发布于: 雪球转发:0回复:4喜欢:1
回复@张小丰: Thomas总,老黄第二段的核心论点其实是:人工 labeling of data 耗时耗力,以前将 AI 限制在少数行业,最近的变化是能够节省人工 labelling 的成本。

一、第二段前半段的关键词是 transformers,不是无监督啦。无监督作为 transformers 的预训练环节,是作为论据被提到,并不是论点哦。

二、第二段后半段 Omniverse 的【synthetic generated data】相当于【自带 labels】,所以【without having to label data】。即使不用人工 labelling,也能产生大量数据来做监督学习。

---

在老黄发言之前,CFO 也提到了 transformers:


One of the biggest workloads driving adoption of NVIDIA AI is natural language processing, which has been revolutionized by transformer based models. Recent industry breakthroughs traced to transformers include; large language models like GPT-3, NVIDIA Megatron BERT for drug discovery and DeepMind AlphaFold for a protein structure prediction.

Transformers allow self-supervised learning without the need for human labeled data. They enable unprecedented levels of accuracy for TAF such as text generation, translation, summarization and answering questions. To do that, Transformers use enormous training data sets and very large networks well into the hundreds of billions of parameters. To run these giant models without sacrificing low inference times, customers like Microsoft are increasingly deploying NVIDIA AI, including our NVIDIA Ampere architecture-based GPUs and full software stack.//@张小丰:回复@张小丰:One, if you recall a couple two, three years ago, deep learning and AI was starting to accelerate in the most computer science deep companies in the world with CSPs and hyperscalers. And -- but just about everywhere else, it was still quite nascent. And there was a couple of reasons for that.

● 你的任务:
1 – 把原文从“二、第二段后半段 Omniverse 的【synthetic”到“protein structure prediction.”这一部分一字不差地抄下来。
2 – 根据原文回答：
(a) 第二段前半段的关键词是什么？
(b) CFO 列举的由 transformers 带来的行业突破中，哪一项用于药物发现？
(c) 哪家客户被点名越来越多地部署 NVIDIA AI？
3 – 原文说 transformers 让哪些任务达到了前所未有的准确度？请全部列出。
这些数据与原文内容没有关系。

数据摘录

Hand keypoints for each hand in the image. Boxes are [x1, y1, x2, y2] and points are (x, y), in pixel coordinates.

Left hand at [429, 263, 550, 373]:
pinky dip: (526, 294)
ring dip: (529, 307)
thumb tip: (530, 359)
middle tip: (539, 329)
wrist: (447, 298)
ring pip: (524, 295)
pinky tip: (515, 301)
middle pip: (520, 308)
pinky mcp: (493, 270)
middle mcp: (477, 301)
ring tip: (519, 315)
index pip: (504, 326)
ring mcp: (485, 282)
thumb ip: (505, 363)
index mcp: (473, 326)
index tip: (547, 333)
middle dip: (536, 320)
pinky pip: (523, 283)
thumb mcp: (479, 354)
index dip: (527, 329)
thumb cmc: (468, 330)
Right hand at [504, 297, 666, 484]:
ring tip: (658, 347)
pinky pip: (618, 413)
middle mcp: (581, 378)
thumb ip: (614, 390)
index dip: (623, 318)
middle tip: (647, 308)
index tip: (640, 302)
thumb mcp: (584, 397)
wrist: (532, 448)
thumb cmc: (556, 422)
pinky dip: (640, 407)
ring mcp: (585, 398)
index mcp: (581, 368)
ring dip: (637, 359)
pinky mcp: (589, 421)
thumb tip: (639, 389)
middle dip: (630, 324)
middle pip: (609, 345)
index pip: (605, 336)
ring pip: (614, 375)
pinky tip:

● 参考答案:
1 –
二、第二段后半段 Omniverse 的【synthetic generated data】相当于【自带 labels】,所以【without having to label data】。即使不用人工 labelling,也能产生大量数据来做监督学习。

---

在老黄发言之前,CFO 也提到了 transformers:


One of the biggest workloads driving adoption of NVIDIA AI is natural language processing, which has been revolutionized by transformer based models. Recent industry breakthroughs traced to transformers include; large language models like GPT-3, NVIDIA Megatron BERT for drug discovery and DeepMind AlphaFold for a protein structure prediction.

2 –
(a) transformers
(b) NVIDIA Megatron BERT
(c) Microsoft

3 – text generation、translation、summarization、answering questions